◆ Directions
Whenever a picture appears in the records, exclude it, and transcribe everything else exactly.

◆ Provided entries
====================

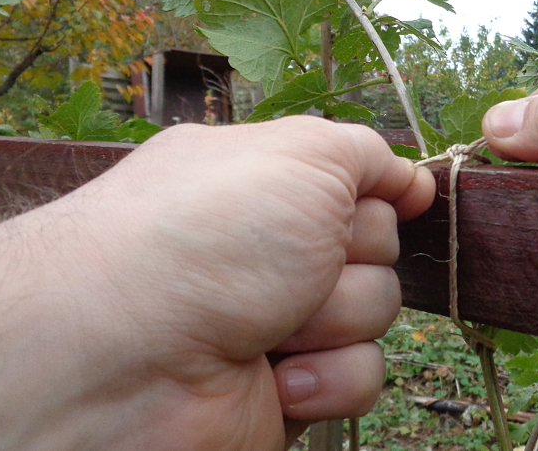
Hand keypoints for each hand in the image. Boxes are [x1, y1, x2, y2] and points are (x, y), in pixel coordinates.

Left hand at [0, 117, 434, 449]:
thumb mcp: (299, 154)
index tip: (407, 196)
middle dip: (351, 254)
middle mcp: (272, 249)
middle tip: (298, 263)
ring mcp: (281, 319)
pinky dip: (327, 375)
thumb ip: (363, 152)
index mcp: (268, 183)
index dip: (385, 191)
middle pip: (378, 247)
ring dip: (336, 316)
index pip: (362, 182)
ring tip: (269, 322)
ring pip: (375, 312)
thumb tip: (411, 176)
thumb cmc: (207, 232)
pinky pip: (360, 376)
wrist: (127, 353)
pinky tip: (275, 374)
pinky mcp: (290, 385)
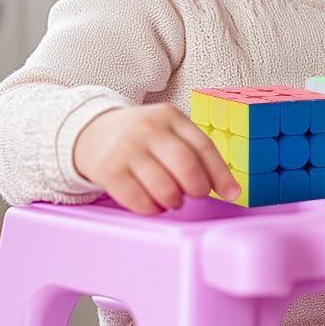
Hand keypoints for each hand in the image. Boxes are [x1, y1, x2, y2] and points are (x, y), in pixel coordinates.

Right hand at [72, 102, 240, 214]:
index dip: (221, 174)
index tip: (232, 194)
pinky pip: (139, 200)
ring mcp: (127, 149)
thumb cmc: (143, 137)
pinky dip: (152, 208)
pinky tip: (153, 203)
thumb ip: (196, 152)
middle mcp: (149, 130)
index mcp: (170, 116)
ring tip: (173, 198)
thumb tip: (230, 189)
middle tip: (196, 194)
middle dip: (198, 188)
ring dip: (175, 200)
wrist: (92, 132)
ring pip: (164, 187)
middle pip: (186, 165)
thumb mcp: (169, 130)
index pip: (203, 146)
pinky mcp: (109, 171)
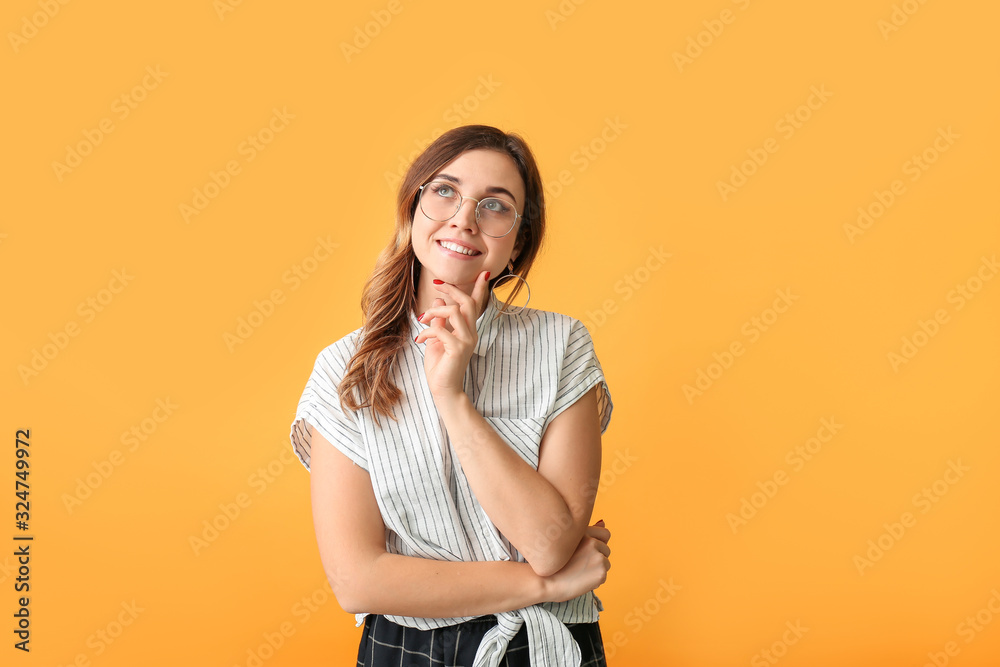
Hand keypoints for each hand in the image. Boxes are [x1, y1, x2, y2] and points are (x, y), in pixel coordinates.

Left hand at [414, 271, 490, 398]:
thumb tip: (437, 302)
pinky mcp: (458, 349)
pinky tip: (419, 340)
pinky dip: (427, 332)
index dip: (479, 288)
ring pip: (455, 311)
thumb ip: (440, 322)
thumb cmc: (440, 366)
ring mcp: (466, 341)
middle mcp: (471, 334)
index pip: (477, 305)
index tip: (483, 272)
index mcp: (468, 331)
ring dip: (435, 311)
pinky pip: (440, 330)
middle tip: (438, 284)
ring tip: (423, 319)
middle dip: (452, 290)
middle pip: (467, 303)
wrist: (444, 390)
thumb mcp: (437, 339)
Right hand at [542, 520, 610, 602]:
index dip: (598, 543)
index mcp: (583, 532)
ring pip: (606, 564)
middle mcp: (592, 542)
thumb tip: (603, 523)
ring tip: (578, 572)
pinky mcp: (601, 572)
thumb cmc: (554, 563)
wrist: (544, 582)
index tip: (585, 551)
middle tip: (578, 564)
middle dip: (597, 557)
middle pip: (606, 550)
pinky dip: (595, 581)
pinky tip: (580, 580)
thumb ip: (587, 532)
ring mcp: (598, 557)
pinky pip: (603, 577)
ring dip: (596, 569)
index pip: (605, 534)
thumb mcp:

====================

◆ Task result
Hand keypoints for each hand in the image. Boxes are [x1, y1, x2, y2] and points are (x, y), in pixel coordinates.

Left hand at [0, 117, 434, 449]:
thumb mcp: (299, 154)
index tip: (407, 196)
middle dip: (351, 254)
middle mcp: (272, 249)
middle tip: (298, 263)
ring mcp: (281, 319)
pinky dip: (327, 375)
thumb ip: (363, 152)
index mcp: (268, 183)
index dip: (385, 191)
middle pip: (378, 247)
ring dip: (336, 316)
index pip: (362, 182)
ring tip: (269, 322)
ring pip: (375, 312)
thumb tip: (411, 176)
thumb cmc: (207, 232)
pinky pip: (360, 376)
wrist: (127, 353)
pinky tip: (275, 374)
pinky mcp: (290, 385)
Hand keypoints for each hand in the image. Boxes are [x1, y1, x2, y2] and points are (x, y), in pixel coordinates.

Right hand at [72, 102, 240, 214]:
index dip: (221, 174)
index tip: (232, 194)
pinky pip: (139, 200)
ring mcp: (127, 149)
thumb cmc: (143, 137)
pinky dip: (152, 208)
pinky tip: (153, 203)
thumb ip: (196, 152)
middle mcp: (149, 130)
index mcp: (170, 116)
ring tip: (173, 198)
thumb tip: (230, 189)
middle tip: (196, 194)
middle dip: (198, 188)
ring dip: (175, 200)
wrist: (92, 132)
ring pip: (164, 187)
middle pip: (186, 165)
thumb mcp: (169, 130)
index pip: (203, 146)
pinky mcp: (109, 171)
Hand keypoints for each hand in the image. Boxes are [x1, y1, x2, y2] and points are (x, y), in pixel coordinates.

Left hand at [414, 271, 490, 398]:
thumb tip: (437, 302)
pinky mcp: (458, 349)
pinky tip: (419, 340)
pinky dip: (427, 332)
index dip: (479, 288)
ring pip: (455, 311)
thumb ip: (440, 322)
thumb cmc: (440, 366)
ring mcp: (466, 341)
middle mcp: (471, 334)
index pip: (477, 305)
index tip: (483, 272)
index mcp: (468, 331)
ring dip: (435, 311)
pinky pip: (440, 330)
middle tip: (438, 284)
ring tip: (423, 319)
middle dip: (452, 290)
middle pip: (467, 303)
wrist: (444, 390)
thumb mcp: (437, 339)
Right hand at [542, 520, 610, 602]:
index dip: (598, 543)
index mcp: (583, 532)
ring pip: (606, 564)
middle mcp: (592, 542)
thumb tip: (603, 523)
ring tip: (578, 572)
pinky mcp: (601, 572)
thumb cmc: (554, 563)
wrist: (544, 582)
index tip: (585, 551)
middle tip: (578, 564)
middle dip: (597, 557)
middle pip: (606, 550)
pinky dip: (595, 581)
pinky tip: (580, 580)
thumb ip: (587, 532)
ring mcp: (598, 557)
pinky pip: (603, 577)
ring dip: (596, 569)
index pip: (605, 534)
thumb mcp:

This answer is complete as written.